I need get a select of all fields of this table but only getting 1 row for each combination of id+type (I don't care the value of the type). But I tried some approach without result.

At the moment that I make an DISTINCT I cant include rest of the fields to make it available in a subquery. If I add ROWNUM in the subquery all rows will be different making this not working.

Some ideas?

My better query at the moment is this:

SELECT ID, TYPE, VALUE, ACCOUNT
FROM MYTABLE
WHERE ROWID IN (SELECT DISTINCT MAX(ROWID)    
                FROM MYTABLE
                GROUP BY ID, TYPE);

It seems you need to select one (random) row for each distinct combination of id and type. If so, you could do that efficiently using the row_number analytic function. Something like this:

select id, type, value, account
from   (
         select id, type, value, account, 
                row_number() over (partition by id, type order by null) as rn
         from   your_table
       )
where  rn = 1
;

order by null means random ordering of rows within each group (partition) by (id, type); this means that the ordering step, which is usually time-consuming, will be trivial in this case. Also, Oracle optimizes such queries (for the filter rn = 1 ).

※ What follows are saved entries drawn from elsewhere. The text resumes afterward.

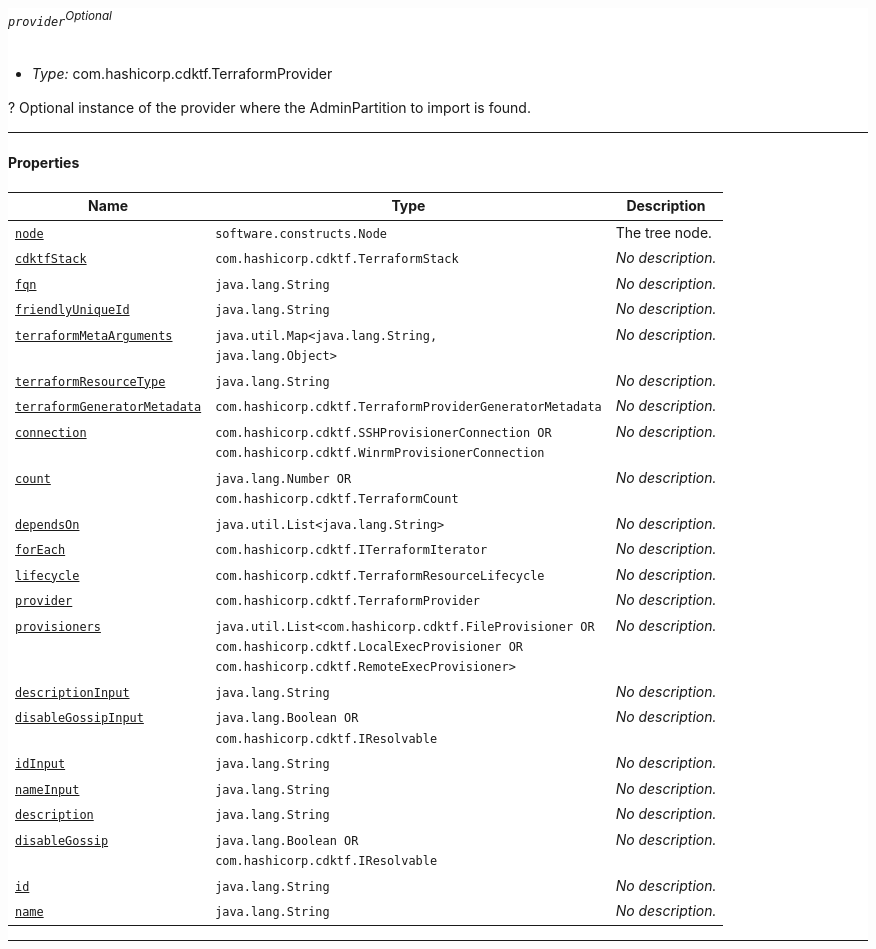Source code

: 
###### `provider`<sup>Optional</sup> <a name="provider" id="@cdktf/provider-consul.adminPartition.AdminPartition.generateConfigForImport.parameter.provider"></a>

- *Type:* com.hashicorp.cdktf.TerraformProvider

? Optional instance of the provider where the AdminPartition to import is found.

---

#### Properties <a name="Properties" id="Properties"></a>

| **Name** | **Type** | **Description** |
| --- | --- | --- |
| <code><a href="#@cdktf/provider-consul.adminPartition.AdminPartition.property.node">node</a></code> | <code>software.constructs.Node</code> | The tree node. |
| <code><a href="#@cdktf/provider-consul.adminPartition.AdminPartition.property.cdktfStack">cdktfStack</a></code> | <code>com.hashicorp.cdktf.TerraformStack</code> | *No description.* |
| <code><a href="#@cdktf/provider-consul.adminPartition.AdminPartition.property.fqn">fqn</a></code> | <code>java.lang.String</code> | *No description.* |
| <code><a href="#@cdktf/provider-consul.adminPartition.AdminPartition.property.friendlyUniqueId">friendlyUniqueId</a></code> | <code>java.lang.String</code> | *No description.* |
| <code><a href="#@cdktf/provider-consul.adminPartition.AdminPartition.property.terraformMetaArguments">terraformMetaArguments</a></code> | <code>java.util.Map<java.lang.String, java.lang.Object></code> | *No description.* |
| <code><a href="#@cdktf/provider-consul.adminPartition.AdminPartition.property.terraformResourceType">terraformResourceType</a></code> | <code>java.lang.String</code> | *No description.* |
| <code><a href="#@cdktf/provider-consul.adminPartition.AdminPartition.property.terraformGeneratorMetadata">terraformGeneratorMetadata</a></code> | <code>com.hashicorp.cdktf.TerraformProviderGeneratorMetadata</code> | *No description.* |
| <code><a href="#@cdktf/provider-consul.adminPartition.AdminPartition.property.connection">connection</a></code> | <code>com.hashicorp.cdktf.SSHProvisionerConnection OR com.hashicorp.cdktf.WinrmProvisionerConnection</code> | *No description.* |
| <code><a href="#@cdktf/provider-consul.adminPartition.AdminPartition.property.count">count</a></code> | <code>java.lang.Number OR com.hashicorp.cdktf.TerraformCount</code> | *No description.* |
| <code><a href="#@cdktf/provider-consul.adminPartition.AdminPartition.property.dependsOn">dependsOn</a></code> | <code>java.util.List<java.lang.String></code> | *No description.* |
| <code><a href="#@cdktf/provider-consul.adminPartition.AdminPartition.property.forEach">forEach</a></code> | <code>com.hashicorp.cdktf.ITerraformIterator</code> | *No description.* |
| <code><a href="#@cdktf/provider-consul.adminPartition.AdminPartition.property.lifecycle">lifecycle</a></code> | <code>com.hashicorp.cdktf.TerraformResourceLifecycle</code> | *No description.* |
| <code><a href="#@cdktf/provider-consul.adminPartition.AdminPartition.property.provider">provider</a></code> | <code>com.hashicorp.cdktf.TerraformProvider</code> | *No description.* |
| <code><a href="#@cdktf/provider-consul.adminPartition.AdminPartition.property.provisioners">provisioners</a></code> | <code>java.util.List<com.hashicorp.cdktf.FileProvisioner OR com.hashicorp.cdktf.LocalExecProvisioner OR com.hashicorp.cdktf.RemoteExecProvisioner></code> | *No description.* |
| <code><a href="#@cdktf/provider-consul.adminPartition.AdminPartition.property.descriptionInput">descriptionInput</a></code> | <code>java.lang.String</code> | *No description.* |
| <code><a href="#@cdktf/provider-consul.adminPartition.AdminPartition.property.disableGossipInput">disableGossipInput</a></code> | <code>java.lang.Boolean OR com.hashicorp.cdktf.IResolvable</code> | *No description.* |
| <code><a href="#@cdktf/provider-consul.adminPartition.AdminPartition.property.idInput">idInput</a></code> | <code>java.lang.String</code> | *No description.* |
| <code><a href="#@cdktf/provider-consul.adminPartition.AdminPartition.property.nameInput">nameInput</a></code> | <code>java.lang.String</code> | *No description.* |
| <code><a href="#@cdktf/provider-consul.adminPartition.AdminPartition.property.description">description</a></code> | <code>java.lang.String</code> | *No description.* |
| <code><a href="#@cdktf/provider-consul.adminPartition.AdminPartition.property.disableGossip">disableGossip</a></code> | <code>java.lang.Boolean OR com.hashicorp.cdktf.IResolvable</code> | *No description.* |
| <code><a href="#@cdktf/provider-consul.adminPartition.AdminPartition.property.id">id</a></code> | <code>java.lang.String</code> | *No description.* |
| <code><a href="#@cdktf/provider-consul.adminPartition.AdminPartition.property.name">name</a></code> | <code>java.lang.String</code> | *No description.* |

---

Or, in versions 12.1 and higher, you can get the same with the match_recognize clause:

select id, type, value, account
from   my_table
match_recognize (
  partition by id, type
  all rows  per match
  pattern   (^r)
  define    r as null is null
);

This partitions the rows by id and type, it doesn't order them (which means random ordering), and selects just the "first" row from each partition. Note that some analytic functions, including row_number() , require an order by clause (even when we don't care about the ordering) - order by null is customary, but it can't be left out completely. By contrast, in match_recognize you can leave out the order by clause (the default is "random order"). On the other hand, you can't leave out the define clause, even if it imposes no conditions whatsoever. Why Oracle doesn't use a default for that clause too, only Oracle knows.